Unless you are doing zone transfers, I can't see bind or any other DNS implementation using gobs of bandwidth.

I've run a caching server in my home when I was on dial up, so the caching server would keep the record as long at it was still "fresh" (the TTL)

I didn't experience bandwidth to the outside world being gobbled up.

I suspect the same would be true for someone running their own personal domain of family and friends.

I guess I don't understand the concern about bind or anything else using lots of bandwidth, what am I missing?
 
Originally Posted By: javacontour
How much bandwidth do you think DNS uses?


If you're running a DNS server that needs to remain abreast of DNS name change propagation, I'd expect you'd need a heck of a lot of bandwidth. When I think of how many gazillion times an hour someone's domain or other alias changes IP on this planet of ours.........
 
bind only keeps track of it's own zones and any zones it's cached.

It will keep cached records based on the ZOA's published TTA.

A caching server doesn't go out and learn every zone out there.

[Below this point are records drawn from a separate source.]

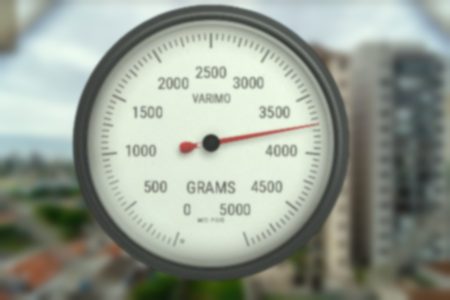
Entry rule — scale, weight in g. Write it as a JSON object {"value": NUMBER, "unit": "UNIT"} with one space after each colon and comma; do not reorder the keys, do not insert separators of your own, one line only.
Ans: {"value": 3750, "unit": "g"}
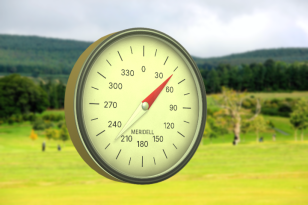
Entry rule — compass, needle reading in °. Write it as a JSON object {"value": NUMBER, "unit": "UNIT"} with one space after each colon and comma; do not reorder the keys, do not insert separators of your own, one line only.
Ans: {"value": 45, "unit": "°"}
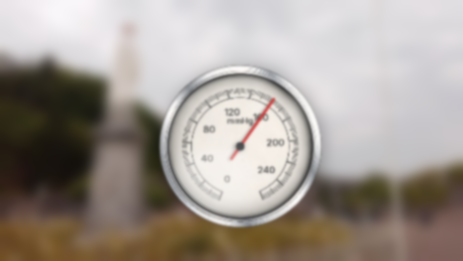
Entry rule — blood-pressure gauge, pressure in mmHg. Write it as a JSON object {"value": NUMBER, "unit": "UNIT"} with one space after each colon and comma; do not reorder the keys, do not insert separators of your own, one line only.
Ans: {"value": 160, "unit": "mmHg"}
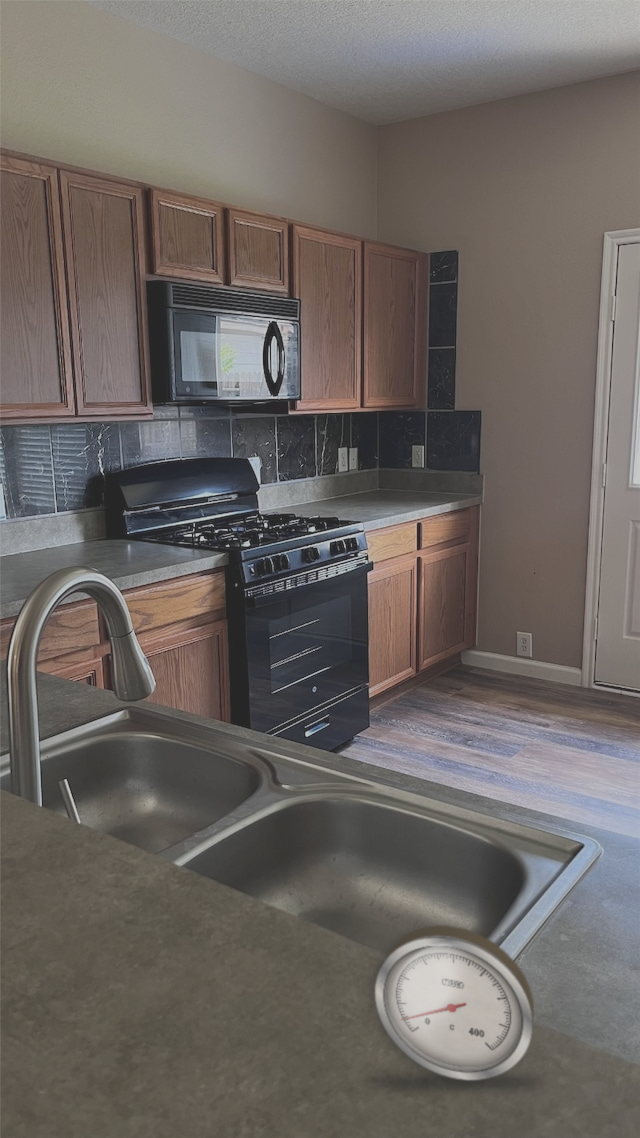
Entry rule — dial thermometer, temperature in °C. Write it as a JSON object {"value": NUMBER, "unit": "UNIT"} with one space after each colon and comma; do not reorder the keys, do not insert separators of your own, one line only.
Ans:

It knows the root level servers and caches everything it learns based on queries it fields from it's clients.

It doesn't check anything cached unless it expires and a client asks for that information again.

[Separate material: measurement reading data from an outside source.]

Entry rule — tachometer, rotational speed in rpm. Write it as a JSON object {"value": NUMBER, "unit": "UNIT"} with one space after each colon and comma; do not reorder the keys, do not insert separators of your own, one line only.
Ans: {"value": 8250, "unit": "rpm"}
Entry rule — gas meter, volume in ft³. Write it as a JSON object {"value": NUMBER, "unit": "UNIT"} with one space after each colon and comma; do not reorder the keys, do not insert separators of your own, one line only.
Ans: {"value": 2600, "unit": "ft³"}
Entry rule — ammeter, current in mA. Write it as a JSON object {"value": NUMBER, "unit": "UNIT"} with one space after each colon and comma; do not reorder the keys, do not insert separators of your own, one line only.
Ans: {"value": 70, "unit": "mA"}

I could see it being slower for servers who use a round-robin'ing (my term) DNS server to do load balancing. I.E. the DNS server passes out different addresses for each query in some sort of even distribution.

However, even for that to work, the record has to have some sort of shelf life, or you'll get time outs during web sessions.

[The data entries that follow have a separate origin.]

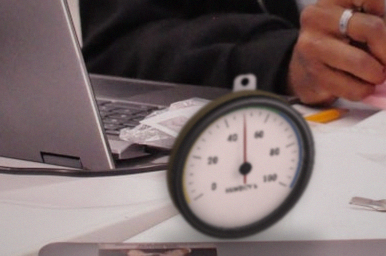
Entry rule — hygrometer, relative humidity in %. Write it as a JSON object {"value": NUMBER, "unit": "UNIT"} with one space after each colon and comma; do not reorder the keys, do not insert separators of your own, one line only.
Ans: {"value": 48, "unit": "%"}
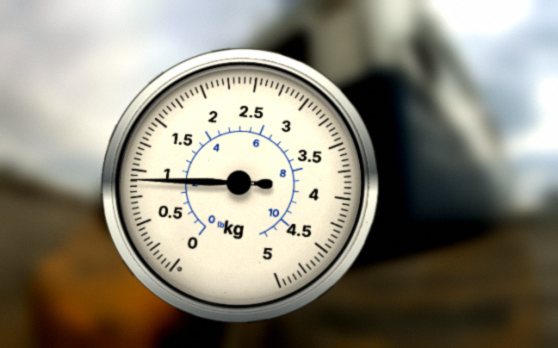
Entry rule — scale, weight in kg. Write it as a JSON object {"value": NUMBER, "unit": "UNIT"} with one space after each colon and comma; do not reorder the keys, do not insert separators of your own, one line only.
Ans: {"value": 0.9, "unit": "kg"}
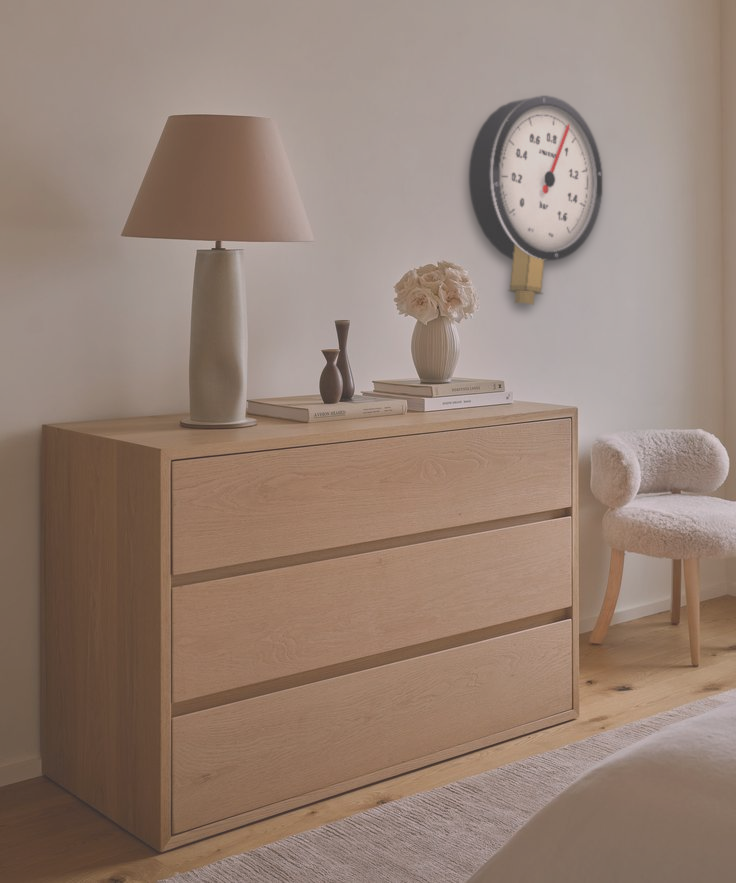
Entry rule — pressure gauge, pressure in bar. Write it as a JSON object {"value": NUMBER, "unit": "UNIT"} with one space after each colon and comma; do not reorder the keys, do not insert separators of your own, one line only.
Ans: {"value": 0.9, "unit": "bar"}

Unless of course if you go to www.mysite.com and the first thing it does is redirect you to wwN.mysite.com, where N is one of N webservers that share the load.

But again, the big bandwidth is zone transfers and if you are not trusted by the ZOA, you are not going to get an entire zone transfer sent to your nameserver.

A caching server is seeded with the root level servers and remembers what it's asked for, and little if not nothing more.
 
Now if your server is the ZOA, then you may have some updates and secondary servers will need zone transfers.

But again, I got the impression we were talking about dozens, maybe 100 records.

A web page likely contains more information than such a small zone.

It may be busy inside a busy enterprise that updates DNS based on DHCP assignments. But I don't think we are talking about that level of traffic here either.